A dish like al pastor tacos is a conundrum for the home cook. Attempting to recreate the spit-roasted meat in the highest fidelity possible without the spit requires jumping through quite a few hoops. Kenji has jumped those hoops before in a brilliant way, but it’s inarguably a production. What I love about these skewers from Sasha is the elegance and simplicity of his solution: Just make them into kebabs! It’s almost head-slappingly obvious once you see it. Tasting them just confirms it: This is the easiest way to make great al pastor at home.
If you’ve been sleeping on Sho’s ramen recipes, you’ve truly been sleeping. He’s obsessed, and we’re all the benefactors. I’m lucky because I work with Sho, and sometimes get to eat his ramen, but I’ll admit that it’s a project I’m not likely to do at home these days, what with all my own recipe-developing to do.

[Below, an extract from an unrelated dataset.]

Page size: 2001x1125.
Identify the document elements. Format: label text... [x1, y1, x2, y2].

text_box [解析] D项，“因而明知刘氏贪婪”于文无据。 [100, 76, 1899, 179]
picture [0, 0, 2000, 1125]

That’s why I’m particularly into this mazemen recipe, which is a broth-less style of ramen. Removing the broth from the equation makes ramen much more approachable for the home cook (especially if you have a source for good ramen noodles). This recipe takes advantage of Sasha’s recipe for XO Sauce; the XO is a small project, but a little bit goes a long way. After that, there’s really not too much more you have to do beyond cook the noodles and dress them with XO. That’s the kind of ramen recipe I can really get down with.
There are some dishes I use as a yardstick to measure the skill of a kitchen. Out for pizza? A Margherita is a must, just to see how they do with a basic like that. Gelato? Gotta get at least one scoop of nocciola (hazelnut). When I get Korean, japchae is the one I order every time, and it can run the gambit, from dry, dull, and one-dimensional to oily, steamy, and wet.

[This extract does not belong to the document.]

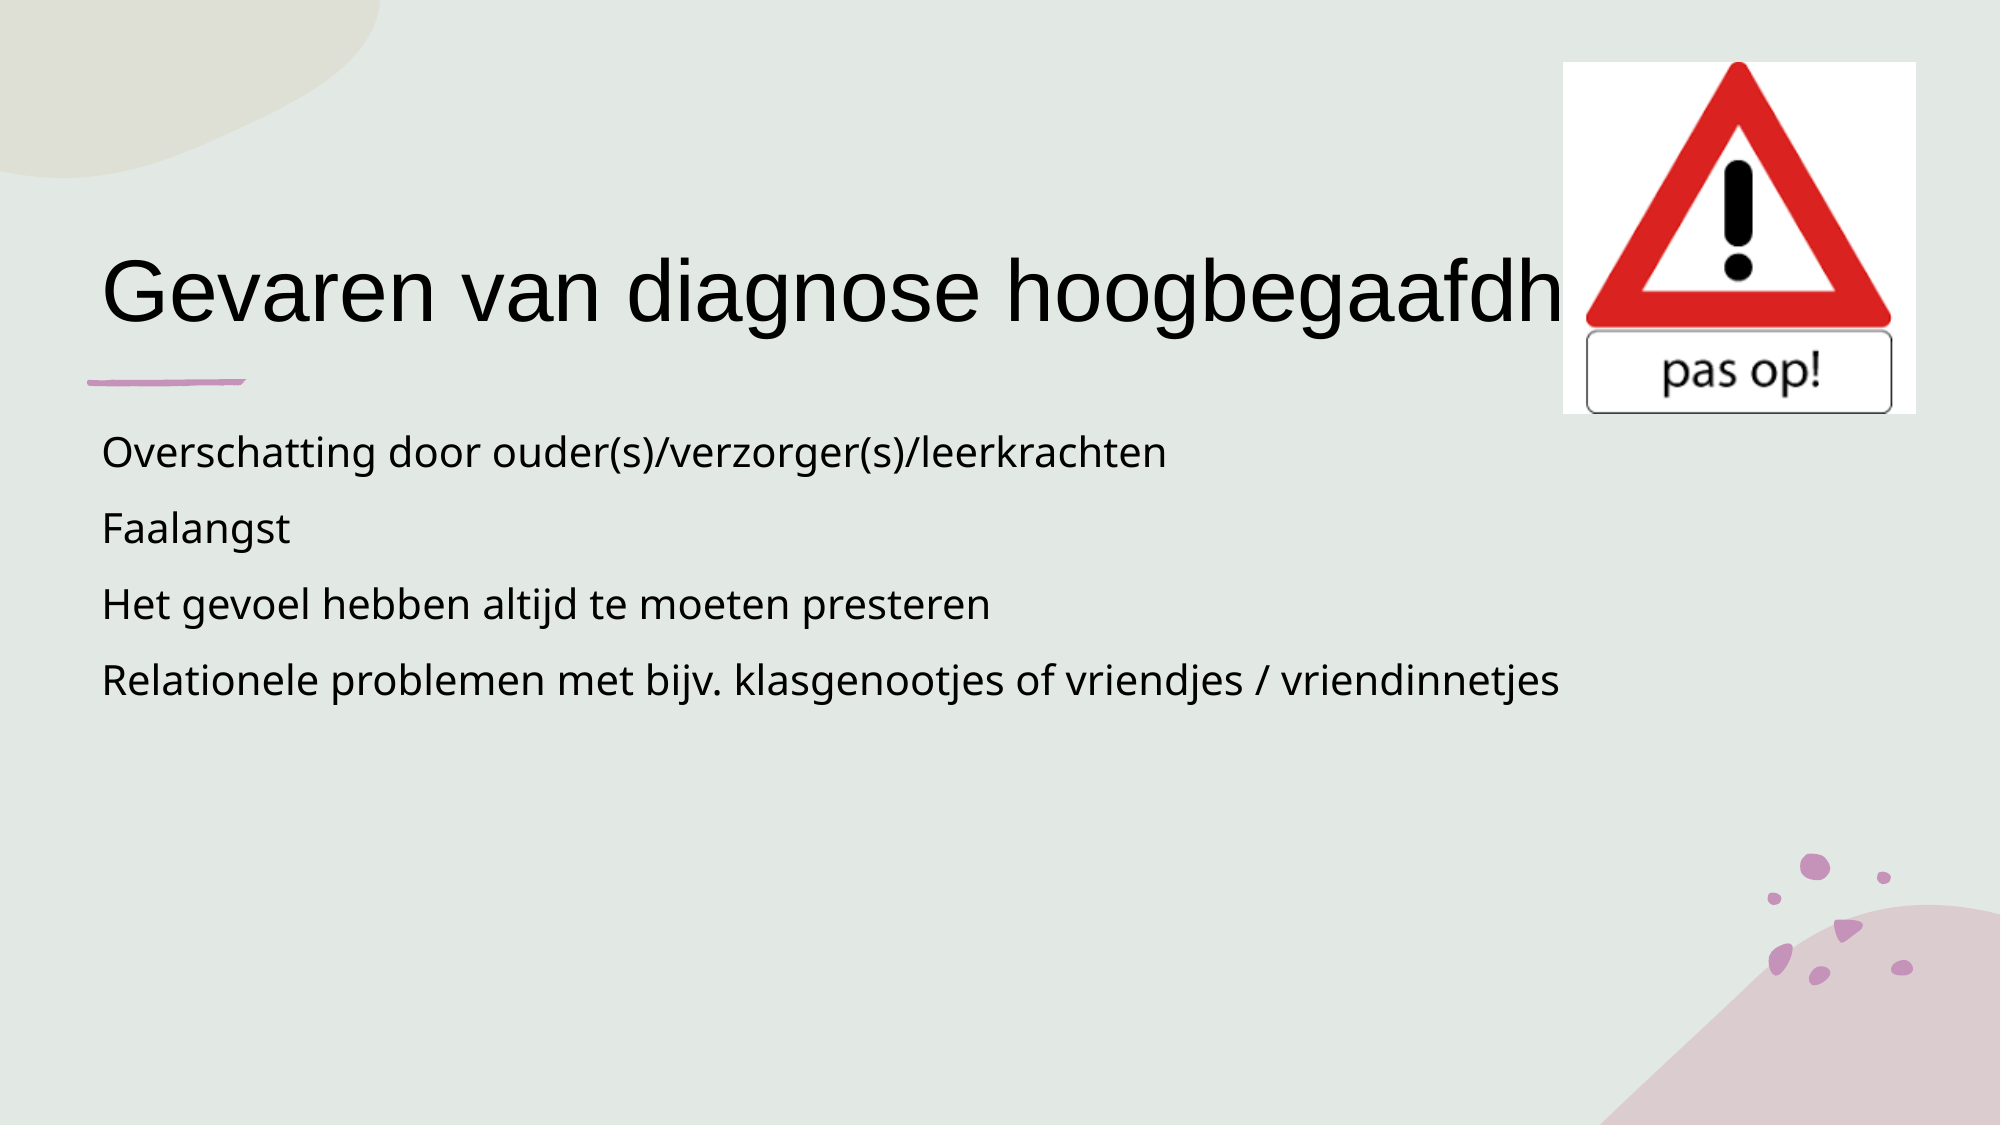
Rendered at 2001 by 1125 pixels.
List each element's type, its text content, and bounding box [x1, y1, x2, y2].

title Gevaren van diagnose hoogbegaafdheid [86, 129, 1558, 347]
list Overschatting door ouder(s)/verzorger(s)/leerkrachten Faalangst Het gevoel hebben altijd te moeten presteren Relationele problemen met bijv. klasgenootjes of vriendjes / vriendinnetjes [86, 413, 1740, 996]
picture [1563, 61, 1916, 414]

I’d like to think I know a good japchae when I see one, but as enthusiastic and frequent of a Korean-food eater as I am, I’m no expert. This recipe from Seoyoung Jung was an eye-opener for me, revealing just how artfully the noodles can be composed. Hers is balanced and restrained—no pooling puddle of slick sauce or grease—but it’s still deeply flavorful and satisfying. It redefined, for me, what a good japchae could be.
I’m not the biggest cake person. The icing is often too sweet for me, and the cake portion rarely elevates the rest of it except in the hands of the very best bakers. But a cake like this one that’s skillfully made and not slathered in whipped sugar speaks to me. Stella lets the olive oil shine through in this one, opting for a higher-quality oil to really bring that grassy flavor to the fore. It’s delicate and moist and just perfect after dinner or with a cup of coffee in the morning.
A few months ago, Sasha, myself, and a few other members of the Serious Eats crew traveled to a farm in Upstate New York to film some cooking videos. Sasha made the pomodori al riso he’d grown up eating in Rome and then perfected as this recipe for Serious Eats. It’s an absolutely beautiful expression of a ripe summer tomato, sweet and fruity and jammy and juicy. And those potatoes that roast alongside the tomatoes ain’t half bad either. Set a reminder for yourself now: You’re going to want to cook these come next summer.